White House economic adviser Larry Kudlow predicts the U.S. economy will grow between 20% and 30% for the rest of the year.
"Twenty-percent-plus growth in the third and fourth quarters. You can score that," the veteran financial guru and former Ronald Reagan adviser recently told Fox Business Network.
"We're going to have a big bang year next year when the president puts in his free-market reward success policy," said Kudlow, who worked as Reagan’s budget deputy between 1981 and 1985.
The U.S. will flourish in a robust V-shaped economic recovery despite concerns that new spikes in coronavirus cases throughout June and July might make that prospect less likely, said Kudlow, who served as the Trump campaign's senior economic adviser.
The nation "created over 9 million jobs...in the last three months," and that he thinks the U.S. is headed "for [a] strong, V-shaped recovery" from the COVID-19 pandemic.
Meanwhile, the Atlanta Federal Reserve's GDPNow model estimate for real GDP growth (seasonally adjusted annual rate) in the third quarter of 2020 is 25.6 percent on August 18, down from 26.2 percent on August 14.
Elsewhere, the New York Fed said Friday that its Nowcast stands at 14.6% for 2020:Q3.
"News from this week’s data releases decreased the nowcast for 2020:Q3 by 0.2 percentage point," the New York Fed said. "Negative surprises from the Empire State Manufacturing survey and housing starts data drove most of the decrease."

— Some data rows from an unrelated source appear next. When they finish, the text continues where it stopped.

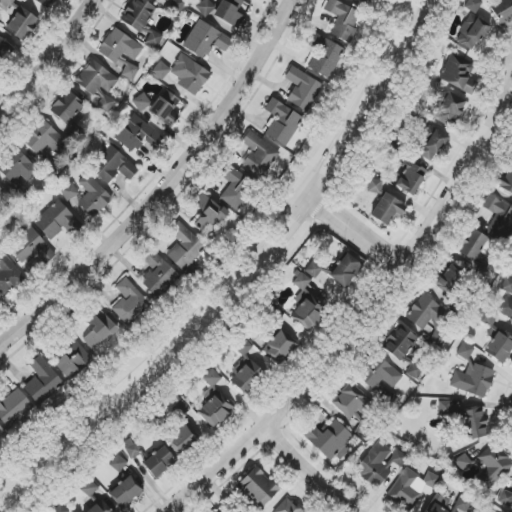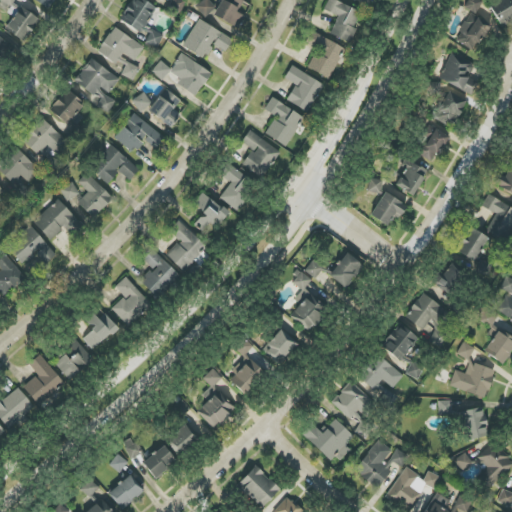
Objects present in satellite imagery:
building: (365, 1)
building: (46, 3)
building: (175, 3)
building: (5, 4)
building: (473, 5)
building: (205, 7)
building: (230, 12)
building: (503, 12)
building: (343, 19)
building: (141, 20)
building: (22, 24)
building: (472, 32)
building: (205, 40)
building: (3, 46)
building: (122, 52)
building: (323, 54)
road: (47, 57)
building: (161, 70)
building: (459, 74)
building: (190, 75)
building: (96, 79)
building: (303, 89)
building: (141, 102)
building: (105, 103)
building: (69, 108)
building: (165, 108)
building: (450, 110)
building: (282, 122)
building: (137, 134)
building: (45, 138)
building: (431, 143)
building: (258, 154)
building: (114, 166)
building: (18, 167)
building: (410, 178)
building: (505, 180)
road: (156, 185)
building: (375, 186)
building: (237, 189)
building: (1, 191)
building: (69, 192)
building: (93, 196)
building: (388, 209)
building: (208, 215)
building: (499, 219)
building: (55, 220)
road: (347, 229)
building: (472, 244)
building: (30, 247)
building: (185, 247)
road: (232, 266)
building: (337, 270)
building: (158, 274)
building: (8, 275)
building: (449, 279)
road: (248, 283)
building: (507, 284)
building: (129, 302)
building: (306, 304)
building: (506, 307)
building: (424, 311)
road: (360, 315)
building: (98, 328)
building: (496, 337)
building: (437, 338)
building: (400, 342)
building: (280, 347)
building: (465, 351)
building: (73, 360)
building: (246, 369)
building: (413, 370)
building: (380, 374)
building: (42, 380)
building: (473, 380)
building: (215, 402)
building: (14, 407)
building: (355, 407)
building: (445, 407)
road: (510, 408)
building: (475, 423)
building: (1, 430)
building: (181, 440)
building: (329, 440)
building: (134, 450)
building: (159, 462)
building: (118, 463)
building: (380, 463)
building: (487, 464)
road: (306, 469)
building: (258, 487)
building: (411, 487)
building: (89, 488)
building: (125, 492)
building: (505, 497)
building: (449, 504)
building: (287, 506)
building: (99, 507)
building: (61, 509)
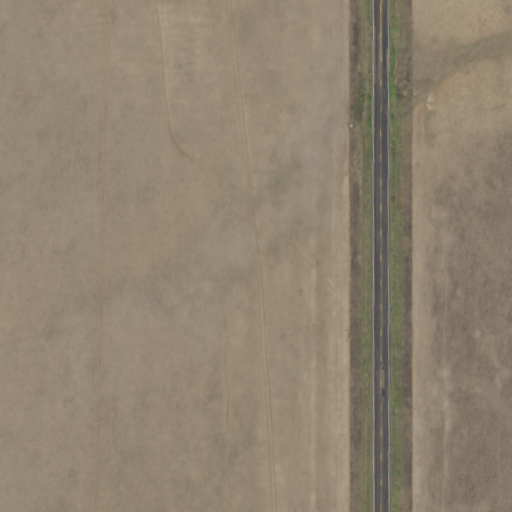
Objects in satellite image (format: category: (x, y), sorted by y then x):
road: (387, 256)
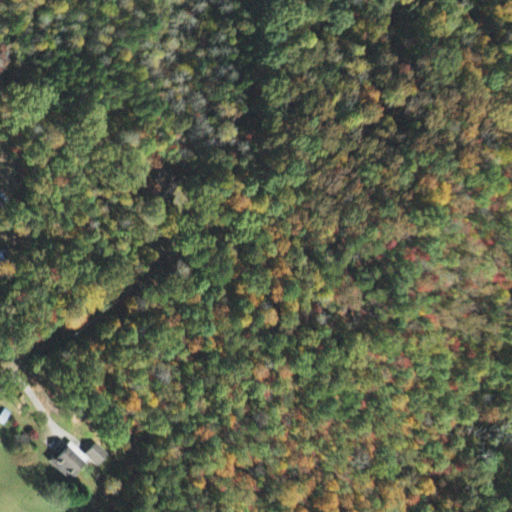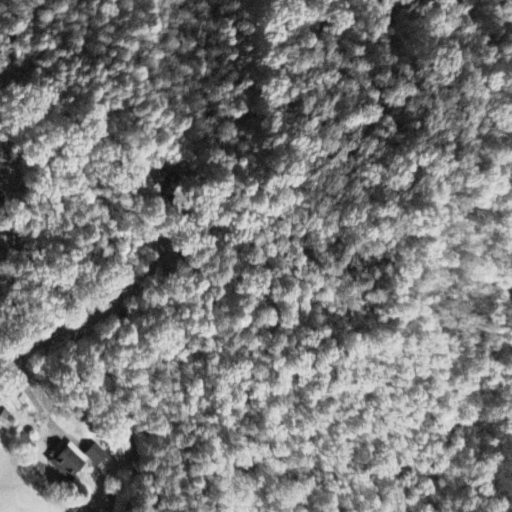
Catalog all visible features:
building: (163, 184)
road: (91, 324)
building: (94, 455)
building: (66, 462)
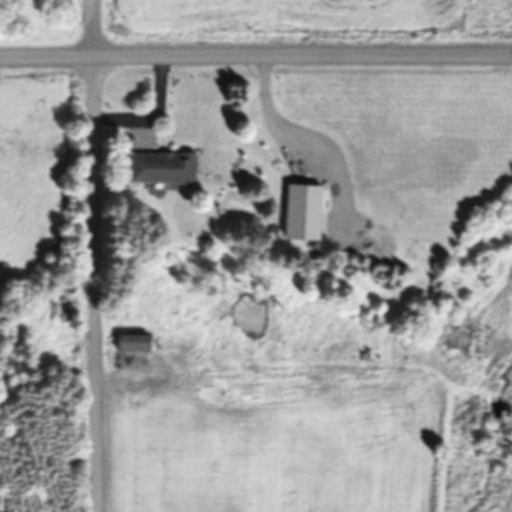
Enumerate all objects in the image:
road: (256, 54)
building: (158, 167)
building: (299, 212)
road: (92, 256)
building: (459, 340)
building: (128, 343)
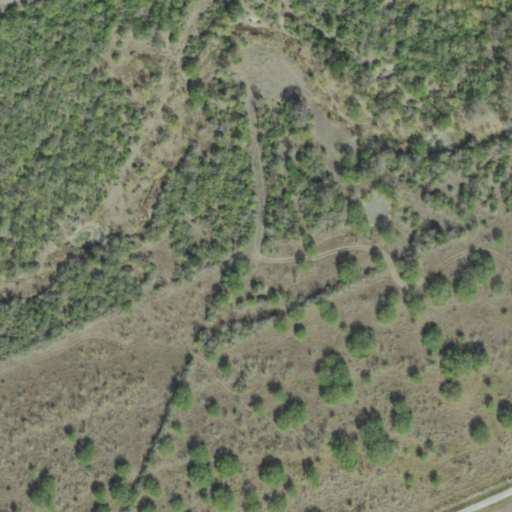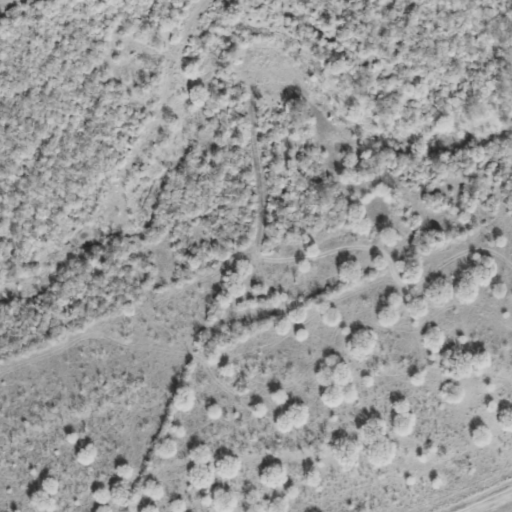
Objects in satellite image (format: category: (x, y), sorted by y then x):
road: (485, 500)
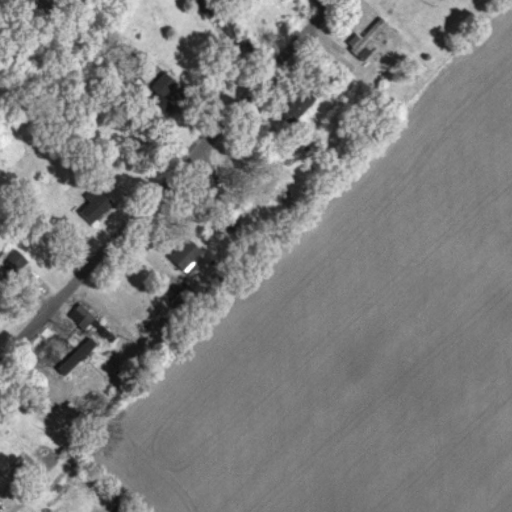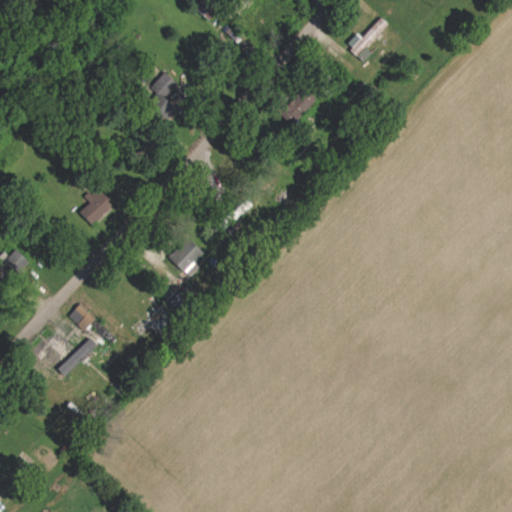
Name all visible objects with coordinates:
building: (367, 41)
building: (166, 90)
building: (299, 108)
road: (169, 184)
building: (186, 256)
building: (14, 265)
building: (82, 319)
building: (54, 356)
building: (127, 510)
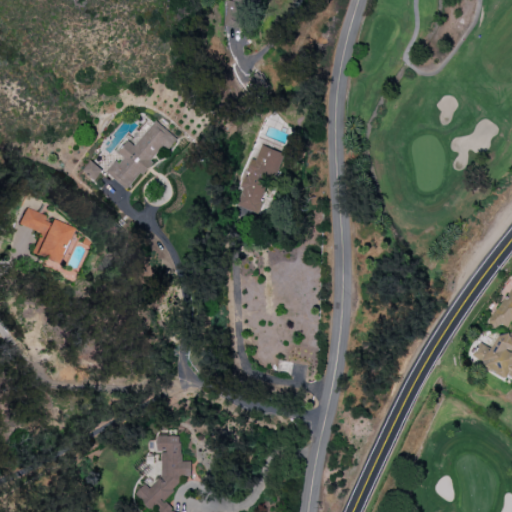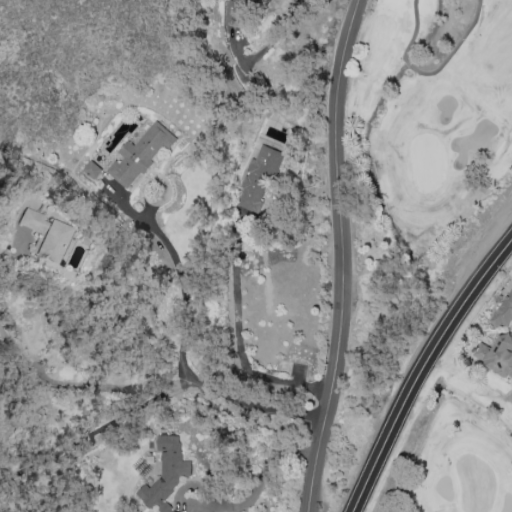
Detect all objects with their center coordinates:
building: (236, 16)
road: (268, 43)
park: (428, 129)
building: (130, 158)
building: (258, 179)
building: (42, 235)
road: (340, 256)
road: (183, 296)
building: (504, 313)
building: (497, 354)
road: (424, 372)
road: (156, 397)
park: (452, 453)
building: (165, 475)
road: (258, 483)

Meanwhile, a Reuters survey of over 110 economists taken Aug. 14-20 found the U.S. economy — which remains the global epicenter of the virus with over 5.5 million cases — would grow 18.8% this quarter on an annualized basis after shrinking a record 32.9% last quarter.
It was then expected to grow 6.1% in Q4, slightly slower than the 6.5% rate predicted in July. That is a bit stronger than the best quarter during the recovery from recession following the global financial crisis over a decade ago.
"With consumer confidence weakening, employment growth stalling and incomes being squeezed by lower federal unemployment benefits, there is the potential for a period of weaker economic activity in the absence of more support," said James Knightley, chief international economist at ING in New York.
"There is still huge uncertainty about a vaccine and its efficacy. Given the economic challenges already mentioned we suspect that the recovery could take longer than many anticipate."
The latest findings stand in sharp contrast to exuberance on Wall Street, where benchmark stock indexes have recovered all of the 35% losses incurred at the start of the pandemic and are trading just below record highs.